Wednesday 7 January 2009

Television biography of the late Paul Scofield

Due to the wonders of modern technology it is possible to record programmes and watch them at a later date - not such fantastic news one might think given the advent of the video recorder over two decades ago. It is just that the latest version -courtesy of the company owned by well-known Antipodean media tycoon turned US citizen - makes the recording business so startlingly, and in some ways worryingly easy - just the push red button. And so, in the household of the Oldest Trainee we push the red button and store up programmes that we may or may not watch later.

One such programme successfully retrieved from the system was a BBC documentary paying tribute to the late Shakespearian actor Paul Scofield. A gem of a TV biographical film for its example of the 'less is more' school of artistic philosophy. What was brought out by the programme was that this giant of the British post-war theatre: West End star, film actor of enormous renown, brilliant Shakespearian interpreter with a mesmeric stage presence and voice to match, was a shy man who was happiest at home with his family and who would return by train from the theatre to his Sussex village. A very un-show business actor. Therefore there were was not the usual roster of big names attesting to a an actor's life of premieres, parties and late-night goings-on in post-performance restaurants or of big personality clashes with fellow performers or of on-set tensions associated with film making. The contributors were themselves leading artists of stage and screen and they attested to Scofield's brilliance combined with modesty. Among their number, Sir Peter Hall; Sir Richard Eyre; Felicity Kendall; Peter Brook; Donald Sinden, John Harrison, Christopher Hampton most of whom declared they were inspired by this man.
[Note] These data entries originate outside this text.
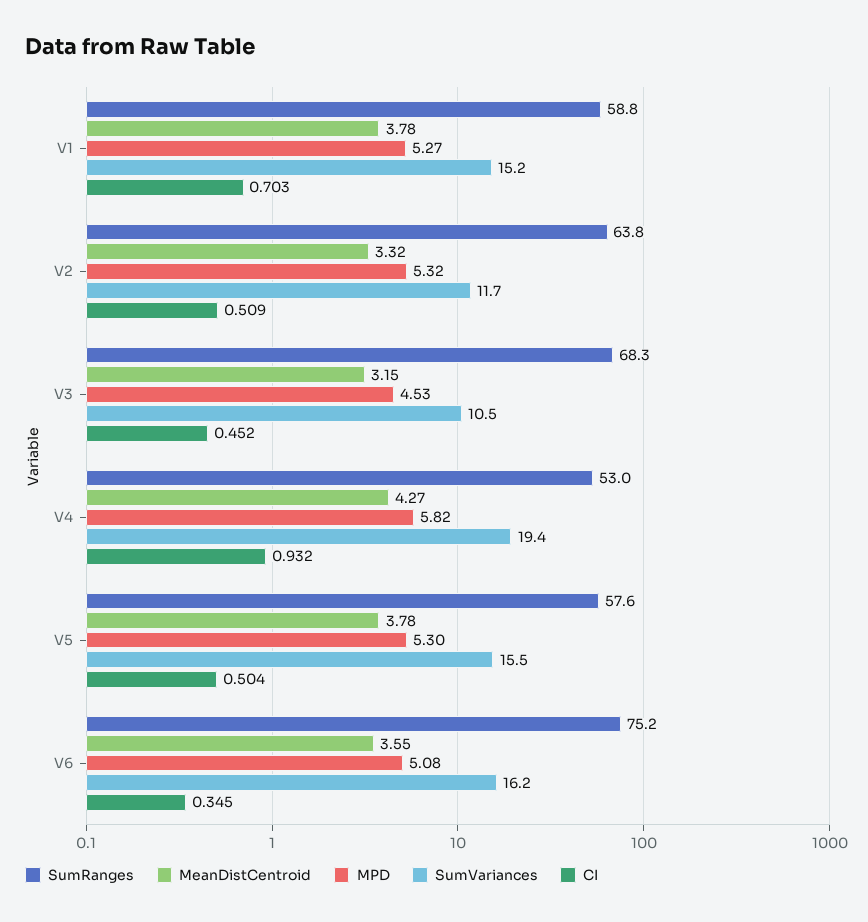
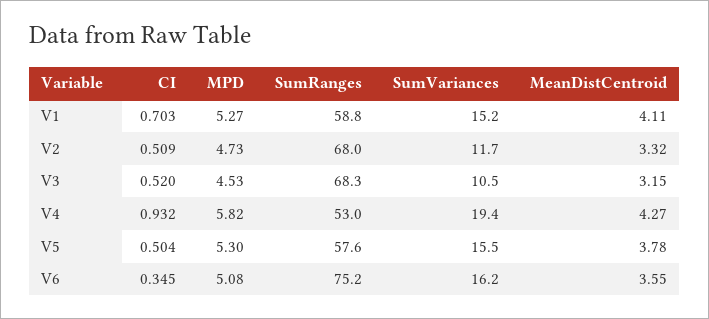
  {
    "SumRanges": {
      "V1": 58.8,
-     "V2": 63.8,
+     "V2": 68,
      "V3": 68.3,
      "V4": 53,
      "V5": 57.6,
      "V6": 75.2
    },
    "MeanDistCentroid": {
-     "V1": 3.78,
+     "V1": 4.11,
      "V2": 3.32,
      "V3": 3.15,
      "V4": 4.27,
      "V5": 3.78,
      "V6": 3.55
    },
    "MPD": {
      "V1": 5.27,
-     "V2": 5.32,
+     "V2": 4.73,
      "V3": 4.53,
      "V4": 5.82,
      "V5": 5.3,
      "V6": 5.08
    },
    "SumVariances": {
      "V1": 15.2,
      "V2": 11.7,
      "V3": 10.5,
      "V4": 19.4,
      "V5": 15.5,
      "V6": 16.2
    },
    "CI": {
      "V1": 0.703,
      "V2": 0.509,
-     "V3": 0.452,
+     "V3": 0.52,
      "V4": 0.932,
      "V5": 0.504,
      "V6": 0.345
    }
  }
The director of the last film Scofield made, Nicholas Hytner, reported that he agreed to play the part of Danforth the witchfinder in Arthur Miller's great play The Crucible, set in 17th Century Massachusetts, because he saw Danforth as the other side of the character that he played to great acclaim on stage and film - Thomas More in Robert Bolt's play A Man for All Seasons. What separated Danforth and More was time, circumstance and geography - from Tudor England to pre-Revolutionary America - but men of unyielding principle whose conscience is uncompromising but no less troubling with very different outcomes. More will not bend to the people's will and Danforth is unbending in his will to root out what he sees as heresy amongst the people of Salem. To have seen those connections across decades of experience shows a man of rare insight and sensitivity and the performances flank an extraordinary career. All in all a portait of a shy man who let his acting do the talking - man for all seasons.